Nessa realidade dissociativa é que podemos compreender, por exemplo, como o presidente Trump (ex-presidente daqui a dois dias) consegue mobilizar apoiadores que propagam teorias da conspiração e fraudes eleitorais sem nenhuma base na realidade, da mesma forma que soluções terapêuticas contra a Covid-19 são defendidos sem suporte científico.

A única forma de enfrentar esta situação é fazer prevalecer a experiência histórica democrática, já que o reconhecimento coletivo dos erros podem nos auxiliar a errar menos. E, mais importante, respeitar e fazer valer a realidade constitucional concreta do país, pois ela é resultante final dessa experiência histórica de uma sociedade. Os princípios constitucionais esculpidos no artigo 37 não são apenas palavras, mas a expressão de uma trajetória institucional brasileira que reconhece a importância da observância de alguns valores no comportamento do homem público e daquele que com ele se relaciona.

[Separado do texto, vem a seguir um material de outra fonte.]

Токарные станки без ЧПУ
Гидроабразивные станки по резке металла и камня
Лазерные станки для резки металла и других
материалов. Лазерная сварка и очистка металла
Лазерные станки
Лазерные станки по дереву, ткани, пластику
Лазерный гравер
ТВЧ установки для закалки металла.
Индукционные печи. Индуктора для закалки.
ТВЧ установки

Se olharmos os acontecimentos recentes relacionados à aprovação e uso das vacinas para combater a epidemia da Covid-19 percebemos pelas balizas da impessoalidade, moralidade, legalidade, publicidade e eficiência o quanto o honesto de fato deu lugar ao que quer parecer honesto. A observância de tais princípios, por outro lado, podem ser verificados positivamente na recente atuação da Anvisa que tomou uma decisão baseada na análise científica da pandemia, afirmando a necessidade da aprovação emergencial da vacina pela ausência de alternativas terapêuticas (ao contrário do que foi e é propagado por diversos atores políticos). O fato é que tais balizas constitucionais não são apenas palavras, mas instrumentos de avaliação do comportamento de governos e paradigmas para as escolhas futuras dos homens públicos a serem escolhidos de forma democrática.